TO DO: A verbatim copy of all the data is required, minus any images.

EXTRACTED MATERIAL:
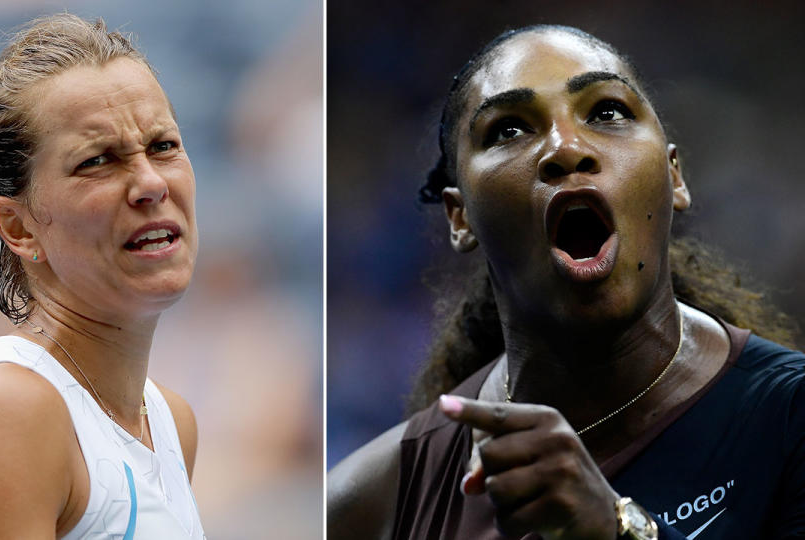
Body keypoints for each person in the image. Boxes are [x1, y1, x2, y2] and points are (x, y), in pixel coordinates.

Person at [328, 24, 805, 539]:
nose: (565, 147)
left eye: (607, 112)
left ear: (674, 177)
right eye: (508, 129)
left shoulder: (788, 416)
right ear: (460, 217)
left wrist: (613, 528)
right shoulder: (369, 503)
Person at [0, 14, 205, 539]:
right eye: (97, 161)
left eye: (163, 146)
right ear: (18, 228)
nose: (150, 183)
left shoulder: (170, 421)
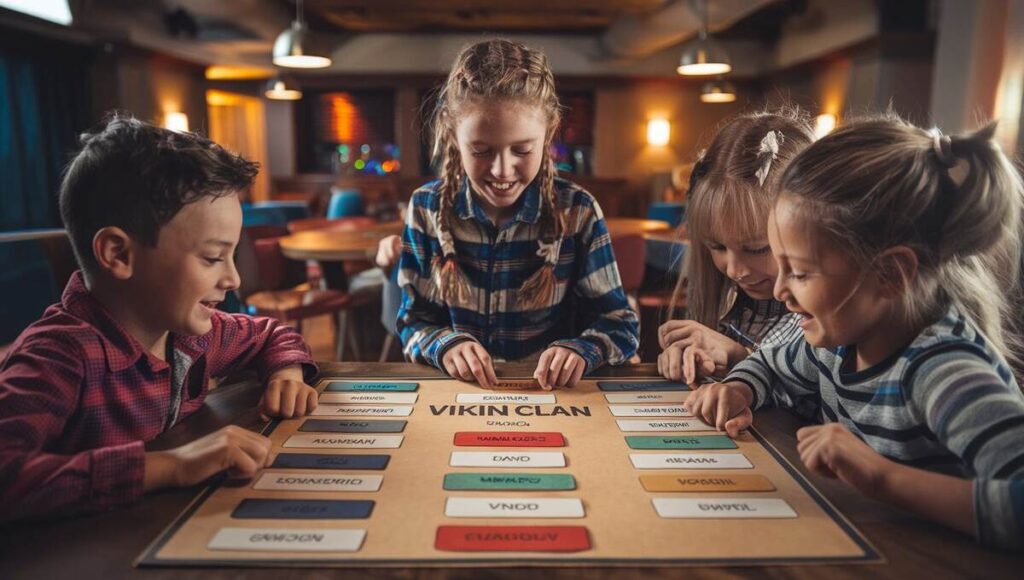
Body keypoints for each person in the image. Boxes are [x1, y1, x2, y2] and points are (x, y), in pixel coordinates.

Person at [685, 115, 1024, 549]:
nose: (780, 289)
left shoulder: (944, 372)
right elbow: (769, 364)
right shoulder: (838, 345)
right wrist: (738, 388)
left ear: (890, 273)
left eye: (800, 273)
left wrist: (882, 477)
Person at [0, 115, 319, 522]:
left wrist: (287, 374)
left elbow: (270, 333)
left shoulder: (191, 334)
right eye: (211, 258)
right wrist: (174, 465)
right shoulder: (58, 355)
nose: (233, 278)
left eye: (232, 256)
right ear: (119, 254)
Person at [397, 39, 639, 390]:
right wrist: (444, 344)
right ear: (452, 133)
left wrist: (582, 349)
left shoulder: (579, 211)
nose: (502, 170)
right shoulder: (425, 209)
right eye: (480, 150)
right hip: (458, 394)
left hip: (551, 396)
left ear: (549, 133)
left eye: (522, 149)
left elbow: (619, 323)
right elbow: (411, 322)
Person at [657, 111, 814, 386]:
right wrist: (693, 360)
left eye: (756, 249)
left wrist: (740, 358)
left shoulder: (827, 321)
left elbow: (813, 394)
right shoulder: (729, 304)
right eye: (716, 246)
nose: (734, 270)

EXERCISE SOLUTION:
Body keypoints for each person in the image. Boxes are [x1, y1, x2, y2] and points are (x, y), in pixel coordinates.

Person at [328, 24, 805, 539]:
nose: (565, 147)
left eye: (607, 112)
left ear: (674, 177)
right eye: (508, 129)
left shoulder: (788, 416)
right ear: (460, 217)
left wrist: (613, 528)
right shoulder: (369, 503)
Person at [0, 14, 205, 539]:
right eye: (97, 161)
left eye: (163, 146)
right ear: (18, 228)
nose: (150, 183)
left shoulder: (170, 421)
Body keypoints for each person in the image. Boxes are [x1, y1, x2, y2] and points are (x, y), in pixel coordinates.

Person at [685, 115, 1024, 549]:
nose: (780, 289)
left shoulder: (944, 372)
right elbow: (769, 364)
right shoulder: (838, 345)
right wrist: (738, 388)
left ear: (890, 273)
left eye: (800, 273)
left wrist: (882, 477)
Person at [0, 115, 319, 522]:
left wrist: (287, 374)
left elbow: (270, 333)
left shoulder: (191, 334)
right eye: (211, 258)
right wrist: (174, 465)
right shoulder: (58, 355)
nose: (233, 278)
left eye: (232, 256)
right ear: (119, 254)
Person at [397, 39, 639, 390]:
right wrist: (444, 344)
right ear: (452, 133)
left wrist: (582, 349)
left shoulder: (579, 211)
nose: (502, 170)
right shoulder: (425, 209)
right eye: (480, 150)
right hip: (458, 394)
left hip: (551, 396)
left ear: (549, 133)
left eye: (522, 149)
left elbow: (619, 323)
right elbow: (411, 322)
Person at [657, 111, 814, 386]:
right wrist: (693, 360)
left eye: (756, 249)
left wrist: (740, 358)
left shoulder: (827, 321)
left elbow: (813, 394)
right shoulder: (729, 304)
right eye: (716, 246)
nose: (734, 270)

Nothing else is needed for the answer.